EXERCISE OBJECTIVE: Every record must come back exactly as given.
━━ EXERCISE INPUTS
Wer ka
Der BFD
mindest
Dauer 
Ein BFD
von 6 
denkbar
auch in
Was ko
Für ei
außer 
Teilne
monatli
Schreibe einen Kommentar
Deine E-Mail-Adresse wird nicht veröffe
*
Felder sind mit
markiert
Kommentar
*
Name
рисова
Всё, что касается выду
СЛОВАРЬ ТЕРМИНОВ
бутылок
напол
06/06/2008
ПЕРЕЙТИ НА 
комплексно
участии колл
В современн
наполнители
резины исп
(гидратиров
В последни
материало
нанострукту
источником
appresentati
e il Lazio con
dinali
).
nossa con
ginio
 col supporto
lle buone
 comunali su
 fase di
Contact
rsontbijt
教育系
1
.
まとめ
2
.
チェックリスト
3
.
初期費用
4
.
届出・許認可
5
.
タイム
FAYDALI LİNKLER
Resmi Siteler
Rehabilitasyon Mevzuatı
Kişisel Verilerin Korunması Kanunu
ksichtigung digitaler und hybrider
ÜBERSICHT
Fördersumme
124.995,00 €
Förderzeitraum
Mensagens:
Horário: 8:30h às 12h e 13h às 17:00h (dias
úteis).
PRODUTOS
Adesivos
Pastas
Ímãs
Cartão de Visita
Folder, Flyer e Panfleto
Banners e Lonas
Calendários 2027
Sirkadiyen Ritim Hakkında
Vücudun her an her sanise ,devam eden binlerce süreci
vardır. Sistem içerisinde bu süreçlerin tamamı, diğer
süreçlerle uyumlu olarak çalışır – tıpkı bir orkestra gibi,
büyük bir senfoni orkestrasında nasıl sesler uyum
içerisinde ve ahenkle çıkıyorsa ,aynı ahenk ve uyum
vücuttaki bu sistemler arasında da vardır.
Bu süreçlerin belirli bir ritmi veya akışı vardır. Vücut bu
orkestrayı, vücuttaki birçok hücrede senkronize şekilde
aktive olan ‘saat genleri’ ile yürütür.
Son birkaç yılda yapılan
━━━━
ANSWER SECTION:
Wer ka
Der BFD
mindest
Dauer 
Ein BFD
von 6 
denkbar
auch in
Was ko
Für ei
außer 
Teilne
monatli
Schreibe einen Kommentar
Deine E-Mail-Adresse wird nicht veröffe
*
Felder sind mit
markiert
Kommentar
*
Name
рисова
Всё, что касается выду
СЛОВАРЬ ТЕРМИНОВ
бутылок
напол
06/06/2008
ПЕРЕЙТИ НА 
комплексно
участии колл
В современн
наполнители
резины исп
(гидратиров
В последни
материало
нанострукту
источником
appresentati
e il Lazio con
dinali
).
nossa con
ginio
 col supporto
lle buone
 comunali su
 fase di
Contact
rsontbijt
教育系
1
.
まとめ
2
.
チェックリスト
3
.
初期費用
4
.
届出・許認可
5
.
タイム
FAYDALI LİNKLER
Resmi Siteler
Rehabilitasyon Mevzuatı
Kişisel Verilerin Korunması Kanunu
ksichtigung digitaler und hybrider
ÜBERSICHT
Fördersumme
124.995,00 €
Förderzeitraum
Mensagens:
Horário: 8:30h às 12h e 13h às 17:00h (dias
úteis).
PRODUTOS
Adesivos
Pastas
Ímãs
Cartão de Visita
Folder, Flyer e Panfleto
Banners e Lonas
Calendários 2027
Sirkadiyen Ritim Hakkında
Vücudun her an her sanise ,devam eden binlerce süreci
vardır. Sistem içerisinde bu süreçlerin tamamı, diğer
süreçlerle uyumlu olarak çalışır – tıpkı bir orkestra gibi,
büyük bir senfoni orkestrasında nasıl sesler uyum
içerisinde ve ahenkle çıkıyorsa ,aynı ahenk ve uyum
vücuttaki bu sistemler arasında da vardır.
Bu süreçlerin belirli bir ritmi veya akışı vardır. Vücut bu
orkestrayı, vücuttaki birçok hücrede senkronize şekilde
aktive olan ‘saat genleri’ ile yürütür.
Son birkaç yılda yapılan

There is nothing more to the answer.